◆ **Work instructions**: Reproduce every line of the data below word for word, in its original order.

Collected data
****

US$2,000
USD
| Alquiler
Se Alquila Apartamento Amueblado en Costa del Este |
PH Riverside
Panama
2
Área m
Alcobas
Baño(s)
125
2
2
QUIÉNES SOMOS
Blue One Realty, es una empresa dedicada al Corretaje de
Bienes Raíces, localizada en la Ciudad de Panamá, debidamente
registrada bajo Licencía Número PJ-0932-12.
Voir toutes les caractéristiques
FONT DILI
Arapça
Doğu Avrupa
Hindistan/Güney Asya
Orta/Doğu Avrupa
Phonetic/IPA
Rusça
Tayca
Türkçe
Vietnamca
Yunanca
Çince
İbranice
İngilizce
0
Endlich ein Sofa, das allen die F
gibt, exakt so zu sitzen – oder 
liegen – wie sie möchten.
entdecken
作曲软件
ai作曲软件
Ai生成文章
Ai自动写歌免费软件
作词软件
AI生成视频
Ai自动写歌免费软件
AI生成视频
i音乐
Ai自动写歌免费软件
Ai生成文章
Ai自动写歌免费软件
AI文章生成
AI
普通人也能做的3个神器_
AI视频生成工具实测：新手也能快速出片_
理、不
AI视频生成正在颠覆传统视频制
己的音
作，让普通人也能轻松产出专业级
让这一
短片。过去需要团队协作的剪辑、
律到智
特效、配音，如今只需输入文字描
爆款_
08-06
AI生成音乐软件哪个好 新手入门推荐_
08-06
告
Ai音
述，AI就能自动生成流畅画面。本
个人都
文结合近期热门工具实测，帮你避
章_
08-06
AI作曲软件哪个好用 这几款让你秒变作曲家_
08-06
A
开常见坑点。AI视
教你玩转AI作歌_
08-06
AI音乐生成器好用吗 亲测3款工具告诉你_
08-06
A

****

◆ **Exercise result**:
US$2,000
USD
| Alquiler
Se Alquila Apartamento Amueblado en Costa del Este |
PH Riverside
Panama
2
Área m
Alcobas
Baño(s)
125
2
2
QUIÉNES SOMOS
Blue One Realty, es una empresa dedicada al Corretaje de
Bienes Raíces, localizada en la Ciudad de Panamá, debidamente
registrada bajo Licencía Número PJ-0932-12.
Voir toutes les caractéristiques
FONT DILI
Arapça
Doğu Avrupa
Hindistan/Güney Asya
Orta/Doğu Avrupa
Phonetic/IPA
Rusça
Tayca
Türkçe
Vietnamca
Yunanca
Çince
İbranice
İngilizce
0
Endlich ein Sofa, das allen die F
gibt, exakt so zu sitzen – oder 
liegen – wie sie möchten.
entdecken
作曲软件
ai作曲软件
Ai生成文章
Ai自动写歌免费软件
作词软件
AI生成视频
Ai自动写歌免费软件
AI生成视频
i音乐
Ai自动写歌免费软件
Ai生成文章
Ai自动写歌免费软件
AI文章生成
AI
普通人也能做的3个神器_
AI视频生成工具实测：新手也能快速出片_
理、不
AI视频生成正在颠覆传统视频制
己的音
作，让普通人也能轻松产出专业级
让这一
短片。过去需要团队协作的剪辑、
律到智
特效、配音，如今只需输入文字描
爆款_
08-06
AI生成音乐软件哪个好 新手入门推荐_
08-06
告
Ai音
述，AI就能自动生成流畅画面。本
个人都
文结合近期热门工具实测，帮你避
章_
08-06
AI作曲软件哪个好用 这几款让你秒变作曲家_
08-06
A
开常见坑点。AI视
教你玩转AI作歌_
08-06
AI音乐生成器好用吗 亲测3款工具告诉你_
08-06
A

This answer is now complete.